On June 27, 2000, Sheikh Hamoud bin Aqla al Shuebi pronounced the following fatwa: “To grant a woman an identity card bearing her picture is an abomination which is not permitted by sharia law. It will result in great religious, moral and social evils.” But a little more than one year later, in November 2001, the Saudi interior minister, Prince Nayef bin Abdulaziz, decreed that Saudi women twenty-two years or older would be able to obtain personal identification cards with the written consent of their guardian. Newspapers reported that the purpose of the new ruling was to help women “perform their activities with ease” and to prevent fraud and identity theft.

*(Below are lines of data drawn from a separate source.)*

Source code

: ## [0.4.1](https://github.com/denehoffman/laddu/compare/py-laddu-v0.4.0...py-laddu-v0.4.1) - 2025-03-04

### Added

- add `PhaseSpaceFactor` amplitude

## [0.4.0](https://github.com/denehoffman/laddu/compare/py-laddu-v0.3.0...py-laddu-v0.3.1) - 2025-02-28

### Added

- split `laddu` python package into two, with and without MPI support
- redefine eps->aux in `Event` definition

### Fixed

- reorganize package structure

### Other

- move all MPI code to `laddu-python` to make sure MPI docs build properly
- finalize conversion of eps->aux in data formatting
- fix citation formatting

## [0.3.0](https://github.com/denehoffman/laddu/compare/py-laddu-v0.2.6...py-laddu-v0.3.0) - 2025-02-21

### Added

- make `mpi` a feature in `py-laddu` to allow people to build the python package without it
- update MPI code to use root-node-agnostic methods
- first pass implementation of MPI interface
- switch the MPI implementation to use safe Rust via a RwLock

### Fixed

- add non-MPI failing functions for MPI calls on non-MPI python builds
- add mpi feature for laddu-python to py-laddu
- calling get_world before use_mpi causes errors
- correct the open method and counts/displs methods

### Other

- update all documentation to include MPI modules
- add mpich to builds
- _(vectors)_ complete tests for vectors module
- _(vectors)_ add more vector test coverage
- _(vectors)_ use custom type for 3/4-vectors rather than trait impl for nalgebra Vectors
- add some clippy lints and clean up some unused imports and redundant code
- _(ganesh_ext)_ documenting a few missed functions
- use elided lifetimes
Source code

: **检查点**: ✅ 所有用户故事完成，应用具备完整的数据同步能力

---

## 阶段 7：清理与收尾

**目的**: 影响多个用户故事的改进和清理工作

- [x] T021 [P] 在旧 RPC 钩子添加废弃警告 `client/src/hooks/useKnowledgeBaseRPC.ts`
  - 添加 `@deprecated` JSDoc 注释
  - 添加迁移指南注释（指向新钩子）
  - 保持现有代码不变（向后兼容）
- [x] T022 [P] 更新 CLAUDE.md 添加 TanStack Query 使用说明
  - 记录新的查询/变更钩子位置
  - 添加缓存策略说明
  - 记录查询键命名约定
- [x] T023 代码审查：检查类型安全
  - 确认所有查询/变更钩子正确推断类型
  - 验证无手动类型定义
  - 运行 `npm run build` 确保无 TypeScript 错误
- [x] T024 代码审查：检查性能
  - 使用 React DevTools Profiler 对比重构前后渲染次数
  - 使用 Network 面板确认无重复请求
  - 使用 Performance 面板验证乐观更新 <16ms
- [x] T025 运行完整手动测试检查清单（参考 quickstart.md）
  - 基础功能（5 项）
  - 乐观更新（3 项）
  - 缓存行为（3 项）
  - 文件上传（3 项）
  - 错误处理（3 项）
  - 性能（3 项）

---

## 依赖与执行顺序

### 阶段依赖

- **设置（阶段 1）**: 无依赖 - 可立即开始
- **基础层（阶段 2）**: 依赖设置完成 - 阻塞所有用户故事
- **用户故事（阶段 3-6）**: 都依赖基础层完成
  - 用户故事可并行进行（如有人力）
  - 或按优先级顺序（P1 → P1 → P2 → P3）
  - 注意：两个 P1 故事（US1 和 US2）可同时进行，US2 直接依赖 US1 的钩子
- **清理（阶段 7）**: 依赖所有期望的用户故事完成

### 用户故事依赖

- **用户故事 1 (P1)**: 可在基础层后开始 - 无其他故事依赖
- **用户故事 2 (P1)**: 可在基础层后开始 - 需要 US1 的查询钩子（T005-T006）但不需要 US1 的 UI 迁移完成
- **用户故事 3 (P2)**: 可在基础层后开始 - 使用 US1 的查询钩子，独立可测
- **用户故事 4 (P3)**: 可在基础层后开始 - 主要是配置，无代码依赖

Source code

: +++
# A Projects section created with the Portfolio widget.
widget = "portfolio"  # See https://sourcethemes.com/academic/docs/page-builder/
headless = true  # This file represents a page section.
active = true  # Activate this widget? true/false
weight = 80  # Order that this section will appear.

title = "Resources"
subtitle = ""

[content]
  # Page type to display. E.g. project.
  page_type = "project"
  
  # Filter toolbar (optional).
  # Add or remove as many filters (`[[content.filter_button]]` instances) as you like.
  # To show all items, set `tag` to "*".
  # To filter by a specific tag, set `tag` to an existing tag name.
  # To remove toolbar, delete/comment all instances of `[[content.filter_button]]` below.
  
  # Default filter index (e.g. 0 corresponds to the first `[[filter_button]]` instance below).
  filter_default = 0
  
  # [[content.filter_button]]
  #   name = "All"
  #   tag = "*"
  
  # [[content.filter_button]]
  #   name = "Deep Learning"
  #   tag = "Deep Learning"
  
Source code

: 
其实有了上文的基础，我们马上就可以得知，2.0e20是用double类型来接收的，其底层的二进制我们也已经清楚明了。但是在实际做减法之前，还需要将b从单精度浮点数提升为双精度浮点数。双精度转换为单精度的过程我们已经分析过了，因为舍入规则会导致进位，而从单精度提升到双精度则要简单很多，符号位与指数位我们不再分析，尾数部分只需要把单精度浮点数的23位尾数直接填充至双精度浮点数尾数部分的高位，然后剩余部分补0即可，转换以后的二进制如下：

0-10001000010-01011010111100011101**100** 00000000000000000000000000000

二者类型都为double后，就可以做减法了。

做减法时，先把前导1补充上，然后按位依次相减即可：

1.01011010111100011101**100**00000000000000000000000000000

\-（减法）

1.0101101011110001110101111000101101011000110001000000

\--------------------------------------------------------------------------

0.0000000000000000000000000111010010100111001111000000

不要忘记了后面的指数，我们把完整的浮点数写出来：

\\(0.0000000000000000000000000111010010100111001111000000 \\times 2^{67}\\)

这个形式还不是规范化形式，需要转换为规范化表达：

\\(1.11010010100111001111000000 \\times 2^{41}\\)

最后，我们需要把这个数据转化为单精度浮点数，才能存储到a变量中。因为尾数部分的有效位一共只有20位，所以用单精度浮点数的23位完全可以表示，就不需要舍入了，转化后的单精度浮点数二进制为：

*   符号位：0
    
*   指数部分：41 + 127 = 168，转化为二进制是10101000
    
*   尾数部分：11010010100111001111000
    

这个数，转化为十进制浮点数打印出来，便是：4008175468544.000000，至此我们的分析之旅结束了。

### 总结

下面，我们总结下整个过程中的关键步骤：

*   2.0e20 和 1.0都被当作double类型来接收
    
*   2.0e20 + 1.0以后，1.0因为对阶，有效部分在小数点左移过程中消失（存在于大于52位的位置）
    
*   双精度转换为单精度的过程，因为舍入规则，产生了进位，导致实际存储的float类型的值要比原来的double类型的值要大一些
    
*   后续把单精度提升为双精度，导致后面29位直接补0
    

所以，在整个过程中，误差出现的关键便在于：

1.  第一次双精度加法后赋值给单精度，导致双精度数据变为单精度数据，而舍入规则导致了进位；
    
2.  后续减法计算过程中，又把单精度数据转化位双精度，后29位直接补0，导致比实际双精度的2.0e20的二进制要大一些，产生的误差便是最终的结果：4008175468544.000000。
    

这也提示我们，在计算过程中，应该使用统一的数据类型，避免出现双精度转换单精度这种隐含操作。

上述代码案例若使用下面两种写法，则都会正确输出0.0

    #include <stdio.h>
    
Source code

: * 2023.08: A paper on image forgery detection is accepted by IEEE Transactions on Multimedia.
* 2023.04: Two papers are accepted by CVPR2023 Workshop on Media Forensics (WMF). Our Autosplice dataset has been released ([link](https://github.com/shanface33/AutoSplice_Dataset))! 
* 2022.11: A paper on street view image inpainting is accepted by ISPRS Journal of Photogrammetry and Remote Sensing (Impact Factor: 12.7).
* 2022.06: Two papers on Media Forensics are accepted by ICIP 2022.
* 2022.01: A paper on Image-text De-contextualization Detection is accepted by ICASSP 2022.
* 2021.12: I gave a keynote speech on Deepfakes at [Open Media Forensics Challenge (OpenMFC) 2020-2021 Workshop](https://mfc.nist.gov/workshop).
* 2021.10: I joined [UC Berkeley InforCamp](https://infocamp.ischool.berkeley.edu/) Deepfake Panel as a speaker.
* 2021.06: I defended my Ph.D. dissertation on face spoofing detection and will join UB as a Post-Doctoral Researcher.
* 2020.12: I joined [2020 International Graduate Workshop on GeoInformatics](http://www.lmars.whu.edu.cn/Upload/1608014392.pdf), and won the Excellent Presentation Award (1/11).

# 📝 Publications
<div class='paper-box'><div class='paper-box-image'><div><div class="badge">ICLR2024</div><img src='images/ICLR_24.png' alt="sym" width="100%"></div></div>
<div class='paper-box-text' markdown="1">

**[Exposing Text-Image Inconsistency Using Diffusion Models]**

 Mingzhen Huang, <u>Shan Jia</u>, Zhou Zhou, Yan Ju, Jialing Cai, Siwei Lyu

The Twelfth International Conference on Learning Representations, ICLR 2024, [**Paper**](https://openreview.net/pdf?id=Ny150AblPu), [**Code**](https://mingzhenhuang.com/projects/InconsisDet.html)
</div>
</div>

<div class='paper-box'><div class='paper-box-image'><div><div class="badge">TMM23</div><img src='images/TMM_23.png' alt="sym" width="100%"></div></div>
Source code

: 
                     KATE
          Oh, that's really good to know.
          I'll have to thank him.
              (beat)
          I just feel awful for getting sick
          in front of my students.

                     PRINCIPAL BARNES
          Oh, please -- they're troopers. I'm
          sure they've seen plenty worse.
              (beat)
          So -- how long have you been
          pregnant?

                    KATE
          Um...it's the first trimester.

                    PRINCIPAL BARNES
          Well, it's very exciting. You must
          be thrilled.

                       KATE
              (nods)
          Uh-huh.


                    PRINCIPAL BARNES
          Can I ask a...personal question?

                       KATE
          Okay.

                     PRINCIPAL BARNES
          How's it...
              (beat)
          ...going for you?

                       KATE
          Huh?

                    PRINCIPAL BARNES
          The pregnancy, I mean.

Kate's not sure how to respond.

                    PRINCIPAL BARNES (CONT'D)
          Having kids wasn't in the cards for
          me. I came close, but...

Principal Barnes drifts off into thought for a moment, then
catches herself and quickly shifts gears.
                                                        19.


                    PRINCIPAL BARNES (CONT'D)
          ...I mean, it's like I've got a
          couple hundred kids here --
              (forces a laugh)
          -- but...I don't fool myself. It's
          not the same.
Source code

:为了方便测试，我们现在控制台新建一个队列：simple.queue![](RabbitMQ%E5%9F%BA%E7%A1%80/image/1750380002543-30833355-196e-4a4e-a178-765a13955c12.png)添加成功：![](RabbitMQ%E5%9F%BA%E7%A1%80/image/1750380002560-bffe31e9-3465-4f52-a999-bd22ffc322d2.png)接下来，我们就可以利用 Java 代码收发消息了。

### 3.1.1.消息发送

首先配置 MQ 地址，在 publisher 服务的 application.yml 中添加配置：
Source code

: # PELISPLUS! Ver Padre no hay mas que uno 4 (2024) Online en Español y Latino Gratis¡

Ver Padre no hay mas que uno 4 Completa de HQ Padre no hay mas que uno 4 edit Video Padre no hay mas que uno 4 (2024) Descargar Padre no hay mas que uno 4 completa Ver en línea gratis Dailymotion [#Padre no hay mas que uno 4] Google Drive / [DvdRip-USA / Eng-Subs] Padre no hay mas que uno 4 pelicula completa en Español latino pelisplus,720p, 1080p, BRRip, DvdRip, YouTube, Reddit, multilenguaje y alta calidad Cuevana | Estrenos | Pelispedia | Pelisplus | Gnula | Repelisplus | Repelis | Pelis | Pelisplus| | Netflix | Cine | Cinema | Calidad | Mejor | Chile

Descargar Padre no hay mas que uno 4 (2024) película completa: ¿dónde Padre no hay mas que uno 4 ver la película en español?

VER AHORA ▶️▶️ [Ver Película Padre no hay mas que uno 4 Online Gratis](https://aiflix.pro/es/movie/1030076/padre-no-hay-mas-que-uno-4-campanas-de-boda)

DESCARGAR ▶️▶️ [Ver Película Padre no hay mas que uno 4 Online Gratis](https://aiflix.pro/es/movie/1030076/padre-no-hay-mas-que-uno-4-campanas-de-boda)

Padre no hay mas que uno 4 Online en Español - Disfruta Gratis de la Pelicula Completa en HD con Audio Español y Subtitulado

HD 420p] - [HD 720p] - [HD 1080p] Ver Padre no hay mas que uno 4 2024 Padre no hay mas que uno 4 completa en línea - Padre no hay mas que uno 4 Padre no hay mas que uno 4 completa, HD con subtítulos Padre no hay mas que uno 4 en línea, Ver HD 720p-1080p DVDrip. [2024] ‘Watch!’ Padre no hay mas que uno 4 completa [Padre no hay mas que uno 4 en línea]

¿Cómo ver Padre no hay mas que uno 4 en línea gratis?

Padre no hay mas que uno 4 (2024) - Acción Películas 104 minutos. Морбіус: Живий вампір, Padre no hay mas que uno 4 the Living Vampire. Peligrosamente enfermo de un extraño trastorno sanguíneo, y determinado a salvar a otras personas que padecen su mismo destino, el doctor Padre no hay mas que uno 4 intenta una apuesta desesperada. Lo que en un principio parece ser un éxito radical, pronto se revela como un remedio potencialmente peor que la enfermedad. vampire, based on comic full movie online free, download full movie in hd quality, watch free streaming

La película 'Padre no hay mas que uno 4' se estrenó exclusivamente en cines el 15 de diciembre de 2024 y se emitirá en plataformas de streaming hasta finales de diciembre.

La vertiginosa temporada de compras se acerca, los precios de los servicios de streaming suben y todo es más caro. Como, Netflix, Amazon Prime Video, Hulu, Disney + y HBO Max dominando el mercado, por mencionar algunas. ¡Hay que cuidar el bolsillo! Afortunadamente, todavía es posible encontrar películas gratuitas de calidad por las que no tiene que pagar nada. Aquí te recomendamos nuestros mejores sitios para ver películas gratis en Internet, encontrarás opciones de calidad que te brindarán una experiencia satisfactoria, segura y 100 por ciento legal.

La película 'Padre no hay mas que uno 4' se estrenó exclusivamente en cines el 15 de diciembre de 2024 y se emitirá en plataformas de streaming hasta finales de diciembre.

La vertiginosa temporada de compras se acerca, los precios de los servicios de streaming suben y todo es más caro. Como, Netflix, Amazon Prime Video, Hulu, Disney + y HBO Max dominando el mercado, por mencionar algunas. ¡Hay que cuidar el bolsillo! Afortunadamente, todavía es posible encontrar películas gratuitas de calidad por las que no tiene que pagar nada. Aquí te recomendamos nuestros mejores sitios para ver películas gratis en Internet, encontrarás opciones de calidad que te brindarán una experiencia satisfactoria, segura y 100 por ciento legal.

But others claimed that the real reason was security; in a number of cases, would-be terrorists had been arrested wearing women’s clothing. Whatever the reason, the issuing of an ID card was now possible, although optional.

Not long after the decree, I asked my father to take me to the Office of Civil Affairs in Mecca. I didn’t tell him why. When we arrived, I tried to make it a happy surprise: “Abouya, did you know that I can now get an official identity card? They issued the decision this week, and I’m here to submit my application.”

My father looked at me, his expression a mixture of outrage and disbelief. What he had heard me saying was this: “I want independence from you, and I don’t need you after today. My picture will be on the identity card, and men will see it.” I know that’s what he heard because those were the accusations he flung at me, word for word, in response to my request.